Re: Pattern Mining for very large sequences
Date: July 24, 2013 05:54PM
Hi,
Welcome to the forum. I'm glad that you like the software.
For your application, I think that SPAM would be a better algorithm than PrefixSpan. It produces the same output. But in general SPAM is fasterthan PrefixSpan for dense datasets and I think that your dataset is a dense dataset because you probably have a small number of items that appear very frequently in each sequence.
Besides changing algorithms, you can try:
- raising the minsup parameter higher. If minsup is set higher, the algorithm will be faster. You can start with a high value and then lower it down.
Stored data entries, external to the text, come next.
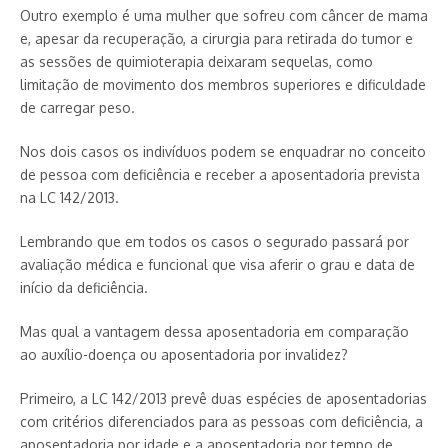
Outro exemplo é uma mulher que sofreu com câncer de mama
e, apesar da recuperação, a cirurgia para retirada do tumor e
as sessões de quimioterapia deixaram sequelas, como
limitação de movimento dos membros superiores e dificuldade
de carregar peso.
Nos dois casos os indivíduos podem se enquadrar no conceito
de pessoa com deficiência e receber a aposentadoria prevista
na LC 142/2013.
Lembrando que em todos os casos o segurado passará por
avaliação médica e funcional que visa aferir o grau e data de
início da deficiência.
Mas qual a vantagem dessa aposentadoria em comparação
ao auxílio-doença ou aposentadoria por invalidez?
Primeiro, a LC 142/2013 prevê duas espécies de aposentadorias
com critérios diferenciados para as pessoas com deficiência, a
aposentadoria por idade e a aposentadoria por tempo de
- If some data is not important, you could make some preprocessing to filter out the unnecessary data and the algorithm will be faster.
- Also, in the latest version of SPMF (from last month), there is a max length parameter for sequential pattern mining with SPAM and PrefixSpan. If you set it to a smaller value, the algorithm will be faster. You can start with a small value such as 2 and then increase it to find longer patterns.
- also would it make sense to split your very long sequence? If you could split them or just consider a subset, it could make the algorithms faster.
That is a few ideas that you can try, and that I can think of now.
Hope that this helps,
Philippe
Edited 2 time(s). Last edit at 07/24/2013 05:56PM by webmasterphilfv.